Le premier argent que je gagnai, ce fut en allant paître les vaches de notre voisin. Quand mon frère Georges eut trouvé du travail, nous nous demandâmes qui trairait les vaches à sa place. « C’est moi », dit ma mère. Elle faisait nos vêtements, tissait l’étoffe, filait la laine, raccommodait nos chaussettes, et jamais ne se plaignait de rien…
Combien je fus heureux de revenir à temps pour la revoir le jour où elle mourut !
– Mère, lui dis-je, me reconnaissez-vous ?
– Ah ! Je crois bien, répondit-elle.
Tous ses enfants, les neuf étaient autour d’elle au moment de son départ. A la fin j’appelai : « Mère, mère » ! Pas de réponse ; elle s’était endormie.
Et maintenant j’ai la vieille Bible, la Bible de famille ; c’est de ce livre-là que toutes ses vertus sont venues, le seul livre qui nous resta après la mort de mon père.
Si ma mère fut en bénédiction dans ce monde, c’est qu’elle buvait à cette source
Jamais elle ne renvoya les pauvres de sa maison. Une fois, nous n’avions plus qu’un peu de pain pour toute la maisonnée, lorsqu’un malheureux vint nous demander à manger. « Enfants, dit-elle, couperai-je des tartines plus minces pour qu’il y en ait pour ce pauvre homme ? » Et nous votâmes oui…

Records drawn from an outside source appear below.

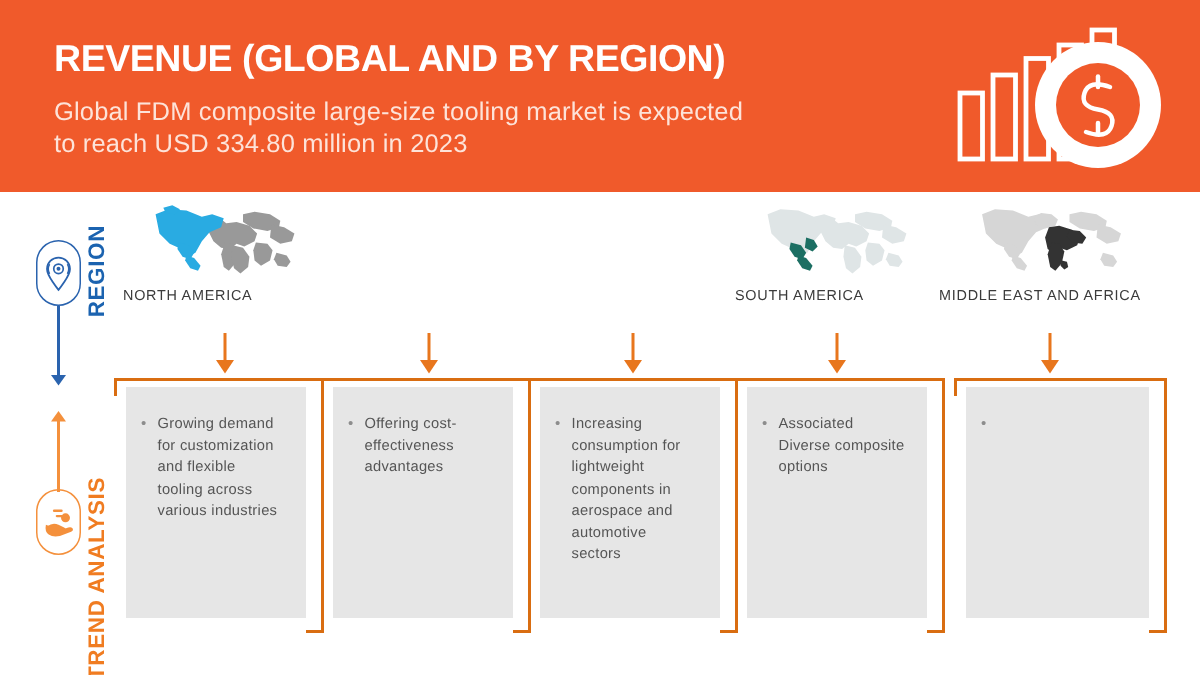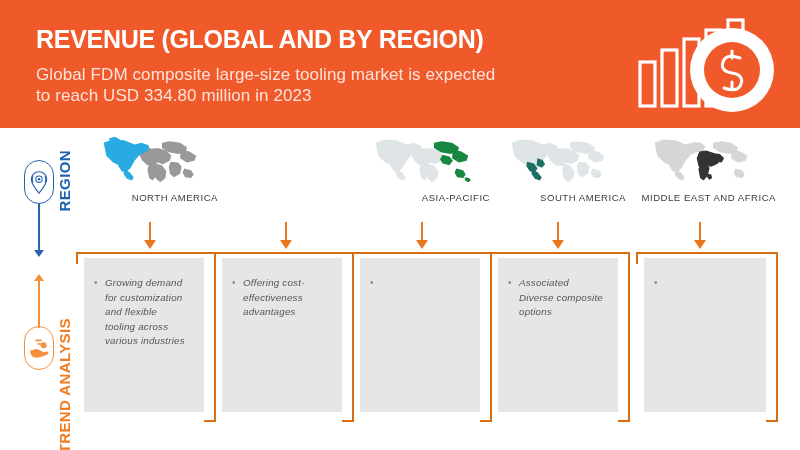--- a/index.html
+++ b/index.html
@@ -68,7 +68,7 @@
   .region-map { position: relative; width: 100%; height: 48px; }
   .region-map svg { display: block; margin: 0 auto; }
   .region-name {
-    margin-top: 8px; text-align: right;
+    margin-top: 8px; text-align: left;
     font-size: 9.6px; color: #3b3b3b; letter-spacing: 0.5px;
     white-space: nowrap;
   }

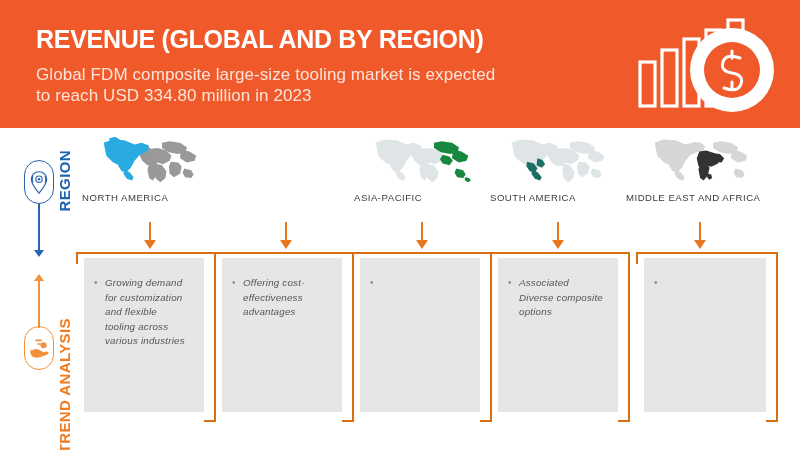--- a/index.html
+++ b/index.html
@@ -191,28 +191,6 @@
   </div>
 
 
-  <div class="region-col" style="left:354px; width:136px;">
-    <div class="region-map">
-      <svg viewBox="0 0 120 56" width="110" height="48">
-        <g fill="#dfe5e6">
-          <path d="M6 8 l10 -4 14 1 12 5 8 -2 9 3 -2 7 -9 4 -6 7 -5 9 -6 3 -5 -6 -9 -4 -8 -8 Z"></path>
-          <path d="M24 30 l8 2 4 6 -3 5 -6 -2 -4 -6 Z"></path>
-          <path d="M30 40 l6 2 5 6 -2 4 -6 -2 -4 -6 Z"></path>
-          <path d="M42 14 l6 -4 8 1 5 4 8 -1 10 3 6 6 -2 6 -8 4 -6 -2 -5 4 -7 -1 -6 -5 -4 -8 Z"></path>
-          <path d="M60 30 l6 1 4 6 -2 9 -5 6 -4 -3 -2 -10 Z"></path>
-          <path d="M66 32 l8 2 5 7 -1 8 -6 5 -5 -4 -2 -9 Z"></path>
-        </g>
-        <g fill="#16883f">
-          <path d="M74 8 l9 -2 12 2 8 5 -1 5 -9 3 -11 -2 -8 -5 Z"></path>
-          <path d="M96 16 l10 2 8 5 -2 6 -9 2 -8 -5 Z"></path>
-          <path d="M84 22 l8 2 4 5 -4 5 -8 -2 -3 -5 Z"></path>
-          <path d="M100 38 l8 2 3 5 -3 4 -7 -1 -3 -5 Z"></path>
-          <path d="M110 48 l5 1 2 3 -3 2 -4 -2 Z"></path>
-        </g>
-      </svg>
-    </div>
-    <div class="region-name">ASIA-PACIFIC</div>
-  </div>
 
   <div class="region-col" style="left:626px; width:150px;">
     <div class="region-map">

Son crédo était bref ; quand tout était contre elle, elle répétait : « Ma confiance est en Dieu, ma confiance est en Dieu ».
Des voisins essayèrent de la convaincre de placer ses enfants, elle leur répondit : « Non aussi longtemps que je pourrai me servir de ces mains ».
« Mais, lui disait-on, vous savez bien qu’une femme seule ne peut élever sept garçons ; ils finiront en prison ».
Sans ajouter un mot, elle continuait à travailler, et aucun de nous n’est allé en prison.